Se volvió lentamente hacia Renata.

Ella permanecía inmóvil.

—¿Quieres explicarme algo?

Renata negó con absoluta calma.

—Eso no demuestra que yo hiciera nada.

Lucía dio un paso adelante.

—Yo la vi.

Renata giró bruscamente hacia ella.

—Mientes.

—La vi sacar el frasco de la bolsa de su bata.

La tensión volvió a llenar la habitación.

Entonces Rodrigo recordó algo.

Miró hacia el techo de la cocina.

Había instalado cámaras de seguridad meses atrás para vigilar las entradas de la casa.

Nunca pensó en ellas aquella noche.

Sacó el teléfono.

Abrió la aplicación.

Buscó la grabación de la cocina.

Las cámaras mostraban claramente a Renata entrando con el vaso.

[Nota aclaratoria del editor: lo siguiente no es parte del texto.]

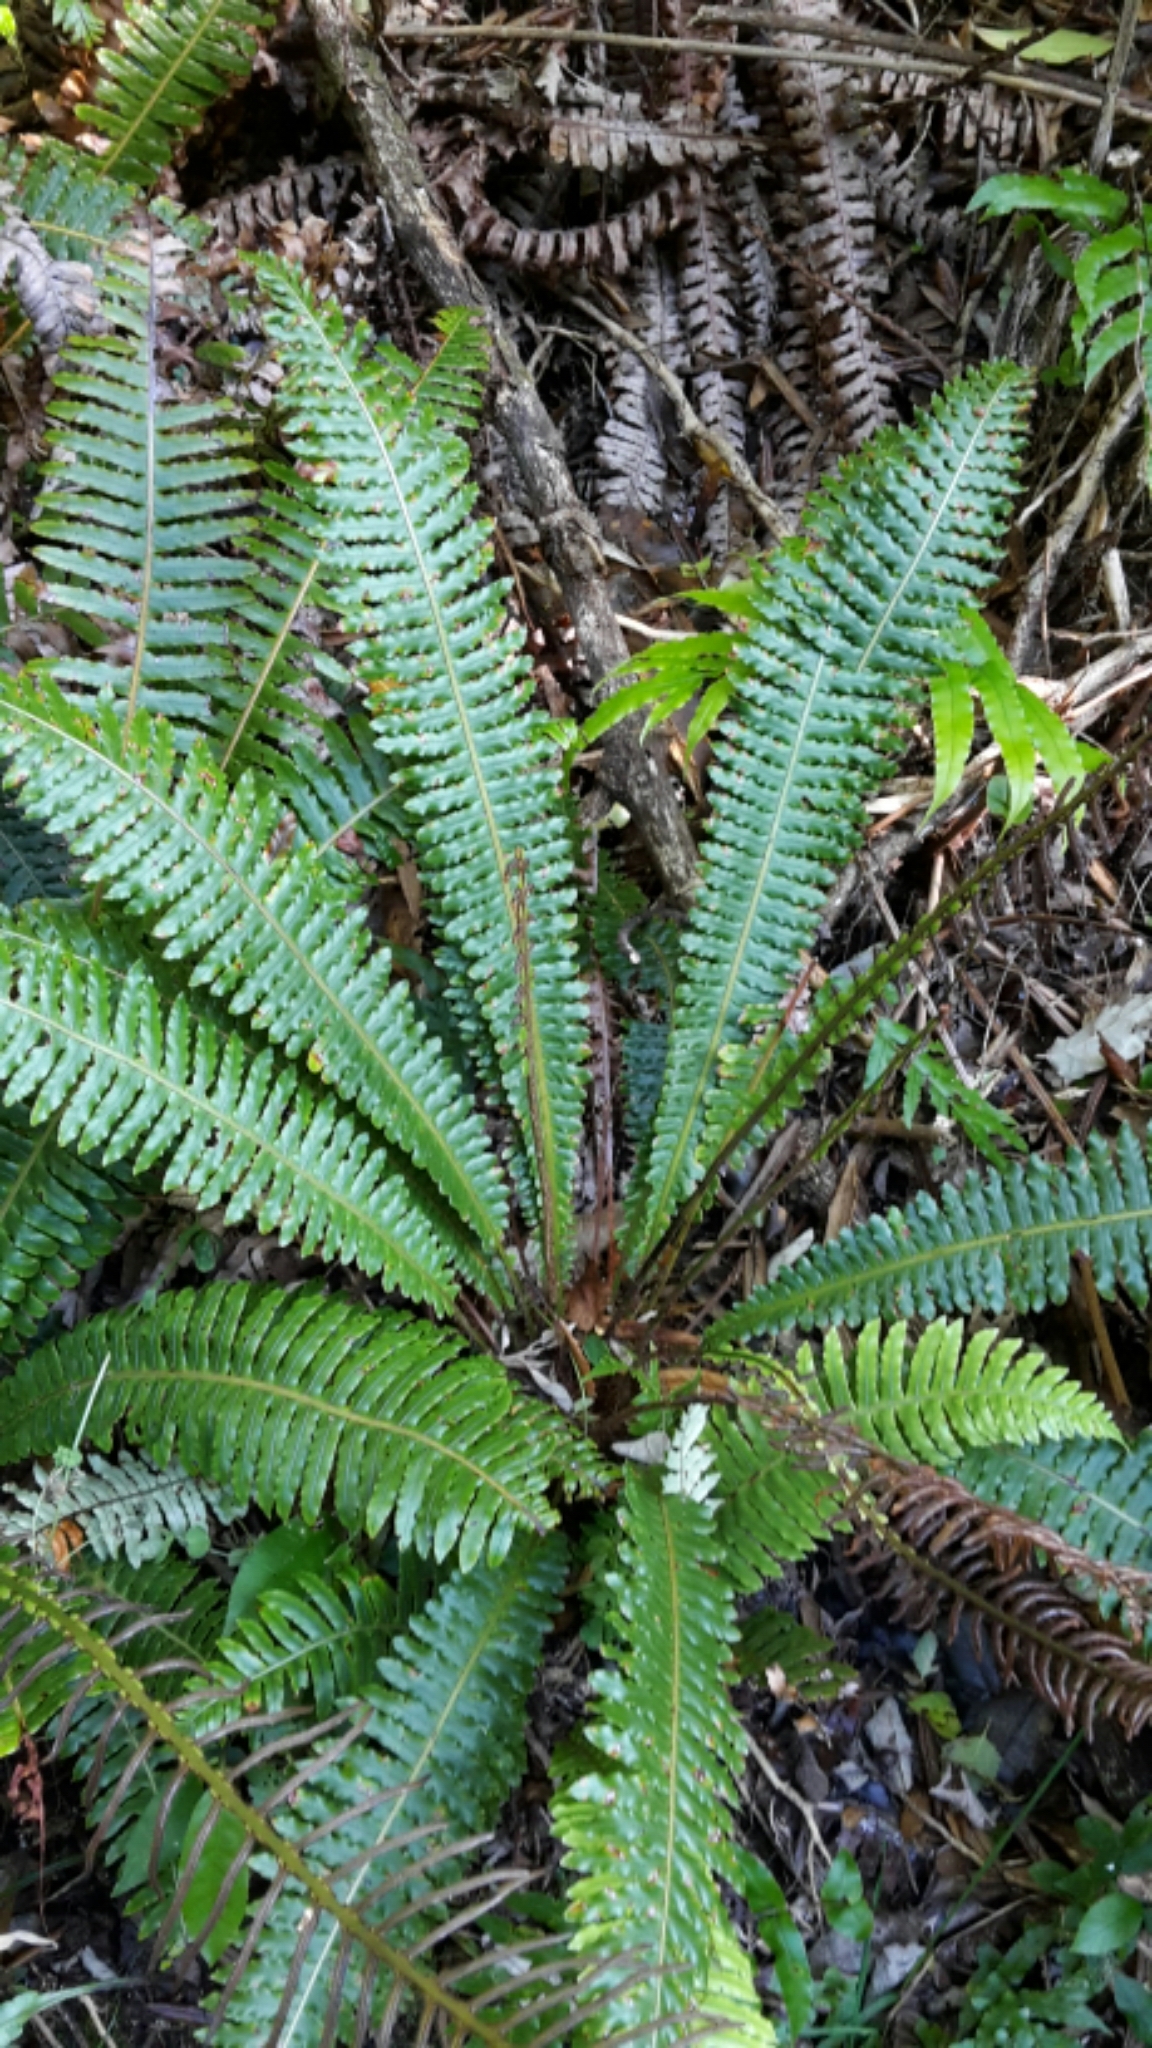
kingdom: Plantae
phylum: Tracheophyta
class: Polypodiopsida
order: Polypodiales
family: Blechnaceae
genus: Lomaria
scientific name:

Después se veía cómo abría un pequeño frasco.

Pero justo cuando iba a enfocar sus manos…

La imagen se congelaba durante casi treinta segundos.

Y luego continuaba normalmente.

Rodrigo frunció el ceño.

—¿Qué pasó aquí?

El técnico de seguridad respondió por teléfono unos minutos después.

—Eso no parece una falla.

Parece que alguien interrumpió la grabación de forma manual.

Rodrigo sintió un escalofrío.

Solo tres personas conocían la contraseña del sistema.

Él.

El administrador de seguridad.

Y Renata.

Cuando levantó la vista, ella ya no estaba junto a la puerta.

Había desaparecido del pasillo.

En ese mismo instante se escuchó el ruido del motor de un automóvil encendiéndose en el garaje.

Rodrigo corrió hacia la ventana.

El vehículo de Renata salía a toda velocidad.

Pero antes de que pudiera alcanzarlo, su teléfono vibró.

Era una llamada del laboratorio.

El especialista habló con voz grave.

—Señor Aranda…

Acabamos de identificar el contenido del frasco.

Y hay algo que cambia completamente este caso.

La sustancia no fue comprada en una farmacia.

Proviene de un laboratorio privado… y fue entregada hace dos meses a nombre de una persona que vive en esta misma casa.